What the exercise asks
With all images left out, restate the records below exactly as written.

(Records to use Opens)

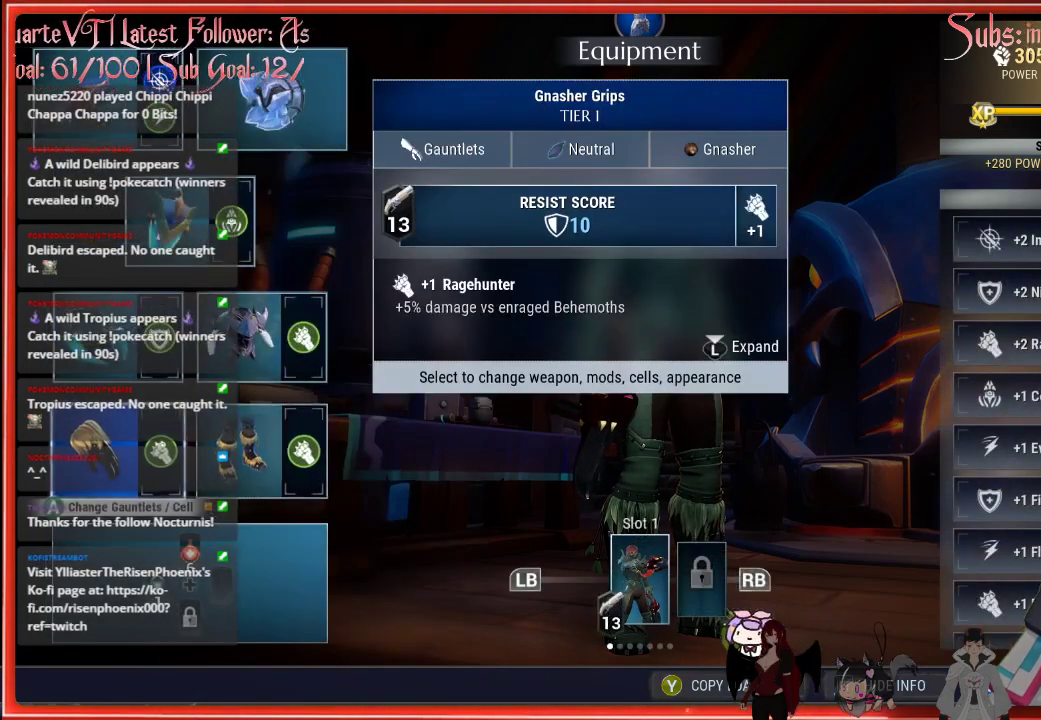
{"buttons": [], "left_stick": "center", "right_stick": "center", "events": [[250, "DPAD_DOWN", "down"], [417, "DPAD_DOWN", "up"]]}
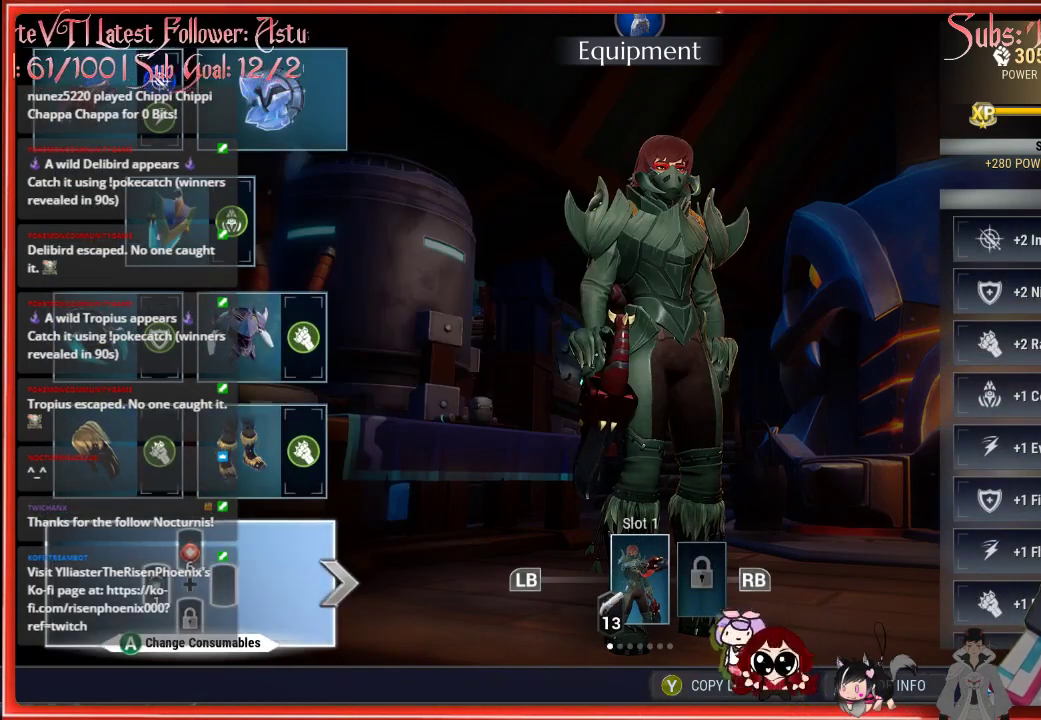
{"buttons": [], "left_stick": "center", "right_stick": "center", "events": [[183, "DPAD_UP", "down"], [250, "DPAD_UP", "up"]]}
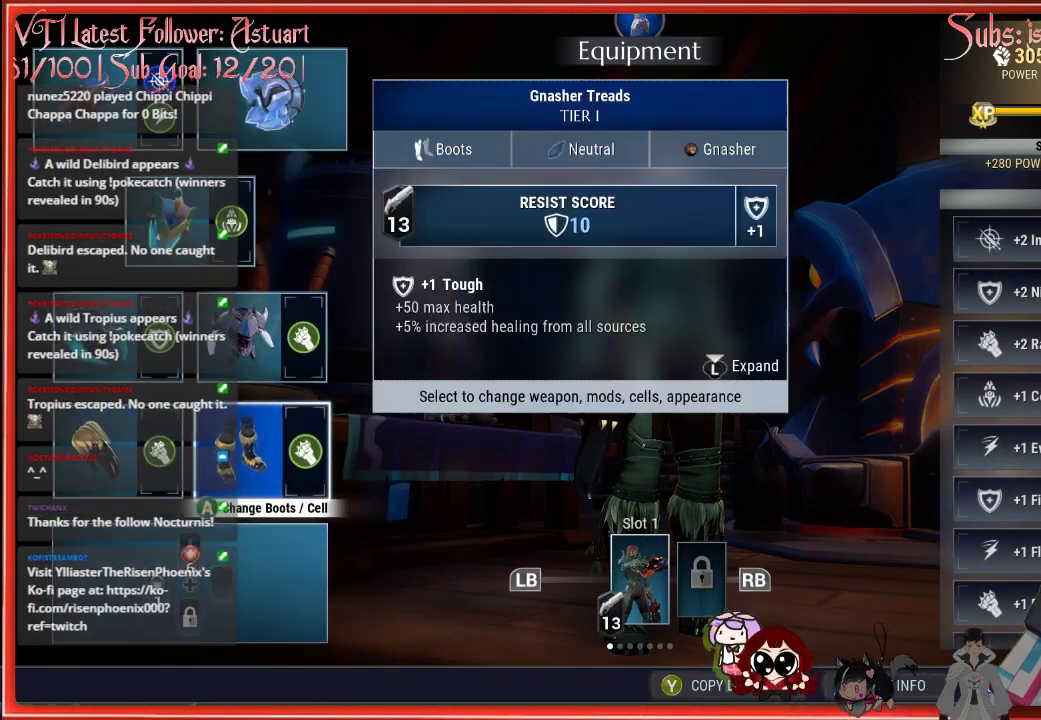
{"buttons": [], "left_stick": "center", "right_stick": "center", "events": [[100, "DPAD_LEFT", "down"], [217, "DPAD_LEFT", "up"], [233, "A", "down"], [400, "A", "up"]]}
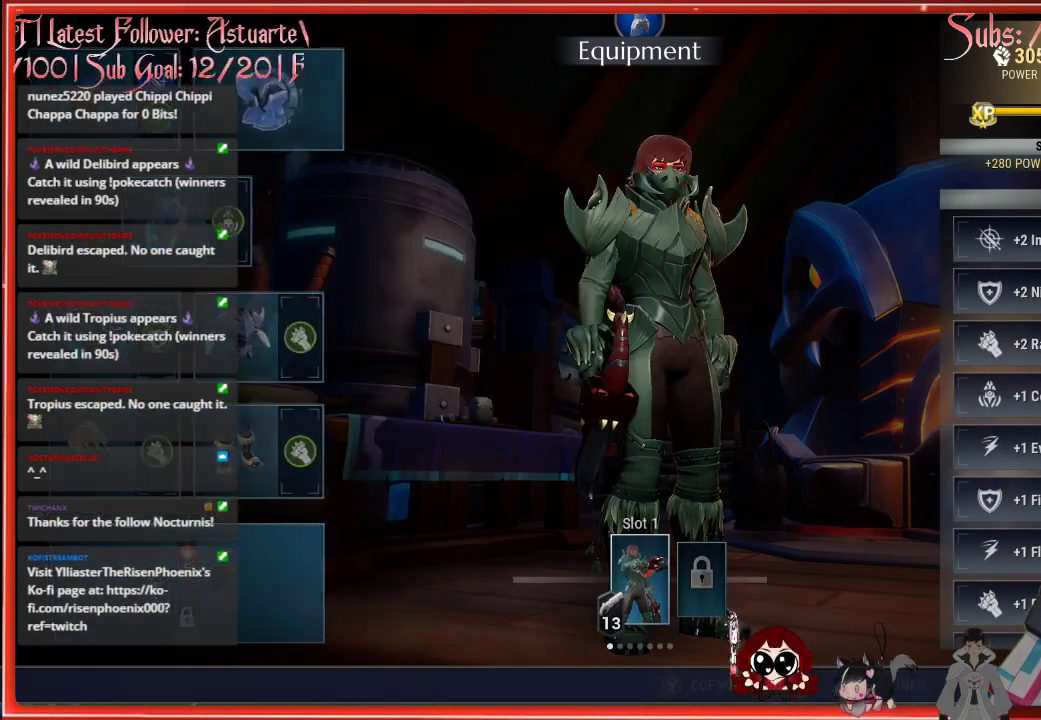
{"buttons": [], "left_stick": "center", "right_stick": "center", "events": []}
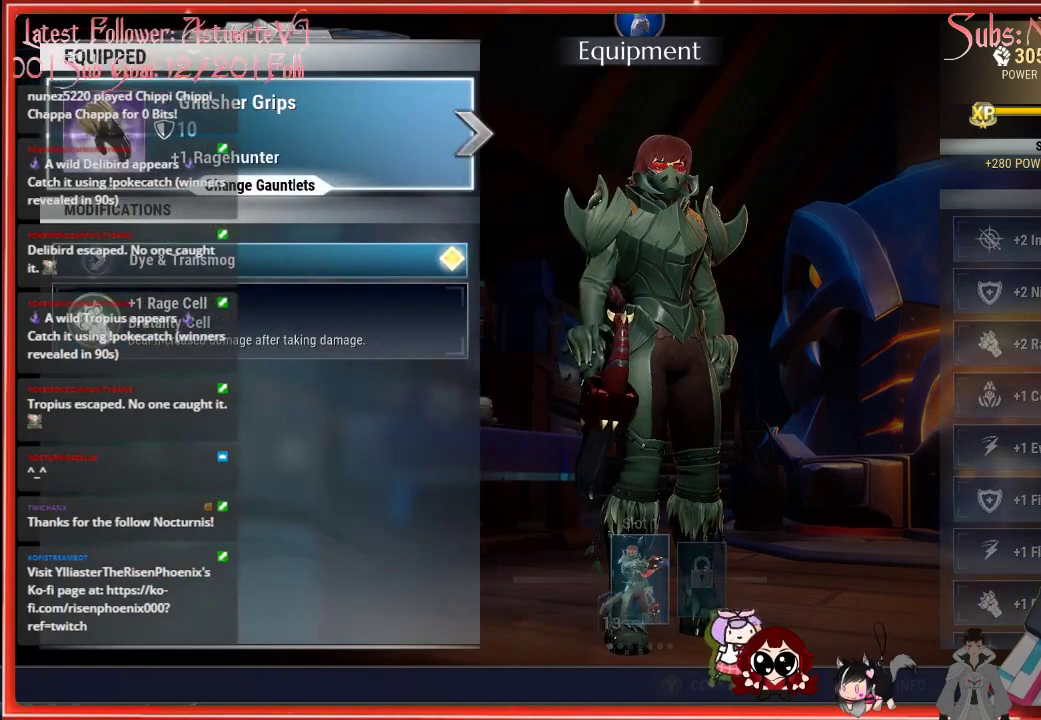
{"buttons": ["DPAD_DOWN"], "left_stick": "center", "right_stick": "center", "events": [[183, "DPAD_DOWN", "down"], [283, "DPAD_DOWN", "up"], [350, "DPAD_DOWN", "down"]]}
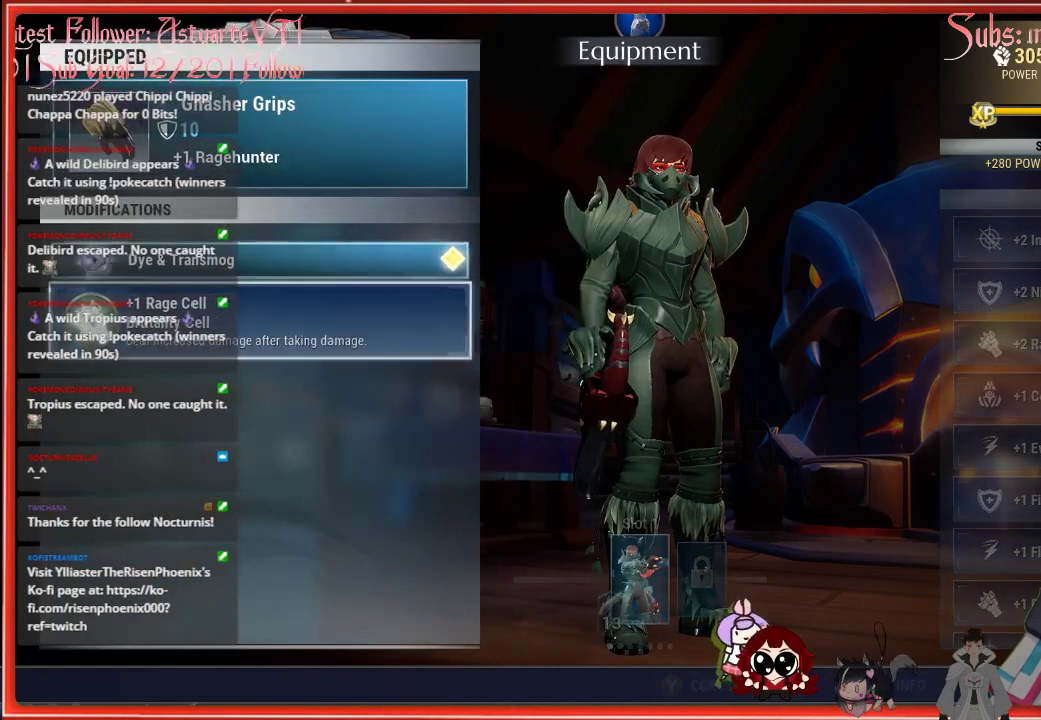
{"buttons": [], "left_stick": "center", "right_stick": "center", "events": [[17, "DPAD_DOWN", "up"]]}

(Records to use Closes)

Response
{"buttons": [], "left_stick": "center", "right_stick": "center", "events": [[250, "DPAD_DOWN", "down"], [417, "DPAD_DOWN", "up"]]}
{"buttons": [], "left_stick": "center", "right_stick": "center", "events": [[183, "DPAD_UP", "down"], [250, "DPAD_UP", "up"]]}
{"buttons": [], "left_stick": "center", "right_stick": "center", "events": [[100, "DPAD_LEFT", "down"], [217, "DPAD_LEFT", "up"], [233, "A", "down"], [400, "A", "up"]]}
{"buttons": [], "left_stick": "center", "right_stick": "center", "events": []}
{"buttons": ["DPAD_DOWN"], "left_stick": "center", "right_stick": "center", "events": [[183, "DPAD_DOWN", "down"], [283, "DPAD_DOWN", "up"], [350, "DPAD_DOWN", "down"]]}
{"buttons": [], "left_stick": "center", "right_stick": "center", "events": [[17, "DPAD_DOWN", "up"]]}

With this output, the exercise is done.